J Am Soc Nephrol. 2003 Aug;14(8):1959-68. doi: 10.1097/01.asn.0000079040.55124.25.
Organic anion transport in intact renal proximal tubule cells in animal model systems is downregulated by treatments that activate protein kinase C (PKC). How this downregulation is achieved is not yet known. Stimulation of PKC with sn-1,2-dioctanoylglycerol resulted in strong inhibition of p-aminohippurate transport mediated by the cloned human organic anion transporter 1 (hOAT1) expressed in Xenopus oocytes and HEK293 cells, as well as hOAT1 internalization in both expression systems. The sn-1,2-dioctanoylglycerol-induced transport inhibition was partially prevented by staurosporine. It was independent of the conserved canonical PKC consensus sites in hOAT1, however, and was unaffected by agents that destabilize actin filaments or microtubules, which altered baseline hOAT1-mediated p-aminohippurate uptake activity in oocytes. It is concluded that PKC-induced hOAT1 downregulation is achieved through carrier retrieval from the cell membrane and does not involve phosphorylation of the predicted classic hOAT1 PKC consensus sites.

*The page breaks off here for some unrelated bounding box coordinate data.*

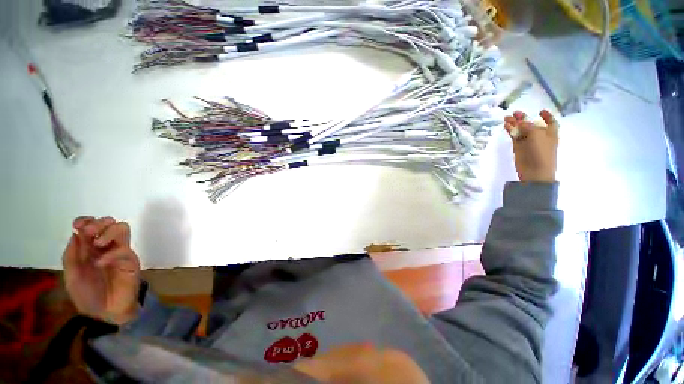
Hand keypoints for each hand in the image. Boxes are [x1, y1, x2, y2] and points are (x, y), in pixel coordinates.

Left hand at [63, 216, 140, 324]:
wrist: (106, 313)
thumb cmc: (87, 296)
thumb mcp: (72, 277)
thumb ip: (72, 256)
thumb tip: (75, 234)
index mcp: (89, 249)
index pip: (91, 226)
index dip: (86, 221)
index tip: (79, 225)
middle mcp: (105, 247)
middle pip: (109, 222)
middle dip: (99, 223)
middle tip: (90, 233)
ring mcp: (120, 253)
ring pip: (122, 229)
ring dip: (108, 232)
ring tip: (98, 244)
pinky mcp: (131, 261)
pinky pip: (124, 250)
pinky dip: (111, 253)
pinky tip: (101, 263)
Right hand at [504, 109, 558, 182]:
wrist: (534, 171)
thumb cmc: (541, 152)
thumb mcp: (536, 135)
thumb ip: (528, 126)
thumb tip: (520, 120)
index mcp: (550, 132)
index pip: (550, 121)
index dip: (546, 116)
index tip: (540, 111)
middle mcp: (539, 136)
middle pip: (531, 124)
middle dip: (524, 118)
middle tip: (514, 112)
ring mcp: (528, 142)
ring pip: (520, 129)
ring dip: (514, 123)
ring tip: (506, 118)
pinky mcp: (518, 147)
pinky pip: (514, 136)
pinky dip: (510, 131)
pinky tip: (505, 126)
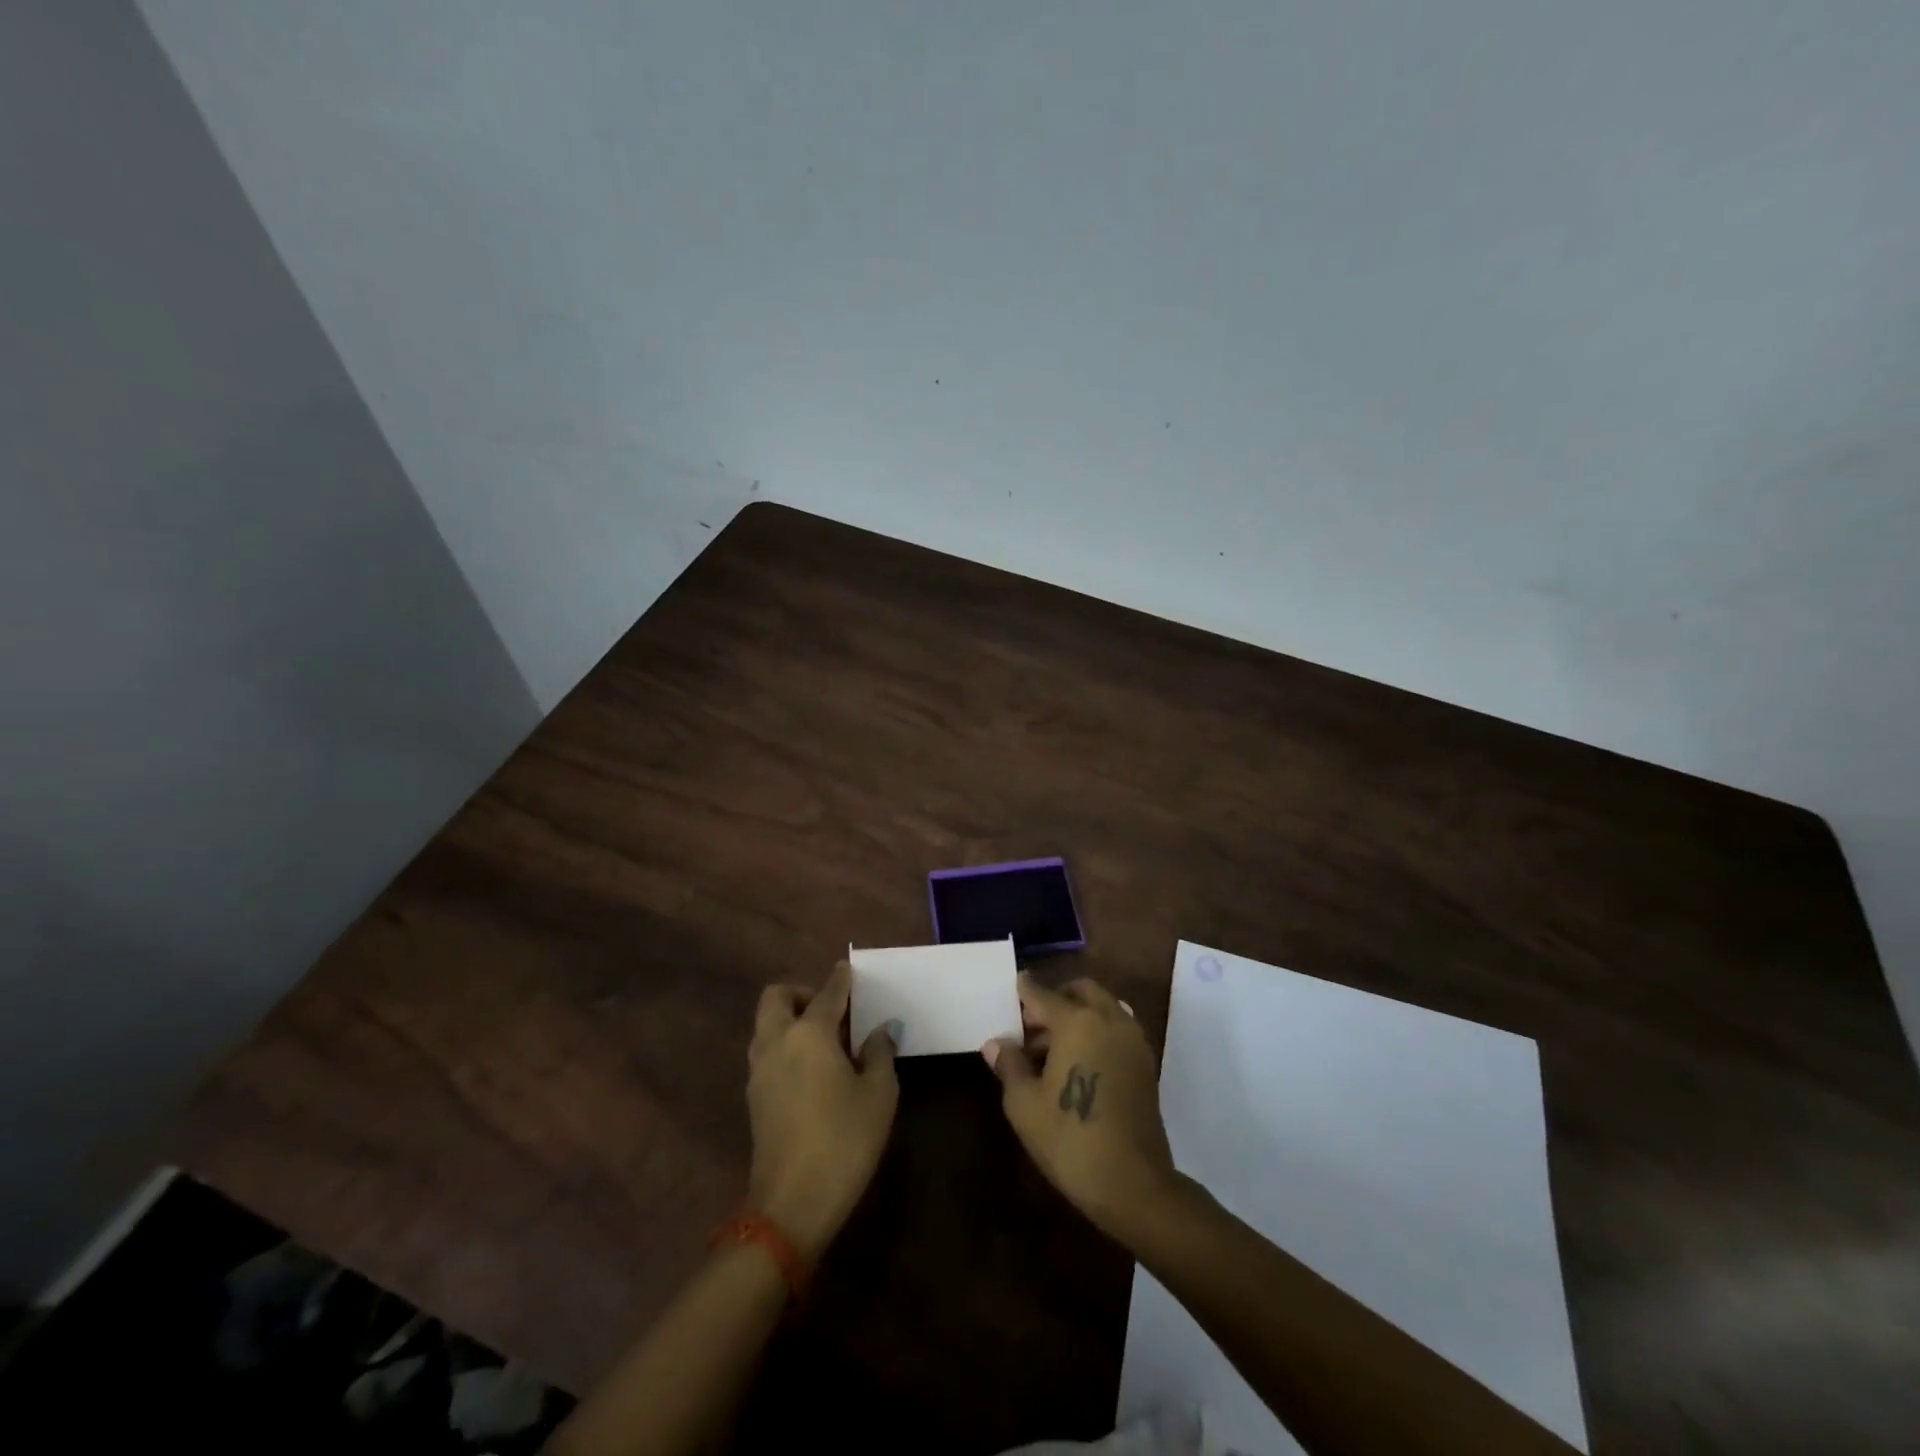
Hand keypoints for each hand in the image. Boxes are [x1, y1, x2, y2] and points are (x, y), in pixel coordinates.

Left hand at [746, 962, 897, 1261]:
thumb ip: (880, 1053)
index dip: (841, 979)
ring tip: (826, 1040)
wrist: (792, 1204)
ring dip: (790, 1019)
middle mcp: (777, 1041)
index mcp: (809, 1033)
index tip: (849, 969)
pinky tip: (813, 1069)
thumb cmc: (844, 1140)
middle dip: (802, 993)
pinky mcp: (754, 1097)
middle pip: (777, 997)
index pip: (827, 993)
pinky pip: (767, 1050)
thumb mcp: (878, 1094)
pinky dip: (785, 1045)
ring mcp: (759, 1070)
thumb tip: (880, 1031)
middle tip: (832, 1010)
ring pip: (767, 1024)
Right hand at [984, 974, 1176, 1240]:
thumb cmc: (1070, 1140)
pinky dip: (1097, 1030)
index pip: (1042, 994)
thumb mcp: (1024, 1105)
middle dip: (1055, 998)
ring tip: (1053, 1049)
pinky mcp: (1145, 1063)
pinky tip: (1078, 1063)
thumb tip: (995, 1044)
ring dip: (1078, 1014)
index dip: (1023, 991)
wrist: (1133, 1184)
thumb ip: (1009, 1065)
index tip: (1012, 987)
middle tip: (1031, 1025)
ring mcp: (1132, 1040)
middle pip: (1080, 990)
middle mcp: (1109, 1019)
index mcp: (1077, 1022)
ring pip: (1103, 1007)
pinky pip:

在动物模型系统中,完整肾近端小管细胞中的有机阴离子转运可被激活蛋白激酶C(PKC)的处理下调。这种下调是如何实现的尚不清楚。用sn-1,2-二辛酰甘油刺激PKC导致在非洲爪蟾卵母细胞和人胚肾293细胞(HEK293)中表达的克隆人有机阴离子转运体1(hOAT1)介导的对氨基马尿酸转运受到强烈抑制,以及在这两种表达系统中hOAT1内化。sn-1,2-二辛酰甘油诱导的转运抑制被星形孢菌素部分阻止。然而,它不依赖于hOAT1中保守的典型PKC共有序列,并且不受破坏肌动蛋白丝或微管的试剂的影响,这些试剂改变了卵母细胞中基线hOAT1介导的对氨基马尿酸摄取活性。得出的结论是,PKC诱导的hOAT1下调是通过从细胞膜回收载体实现的,并且不涉及预测的经典hOAT1 PKC共有序列的磷酸化。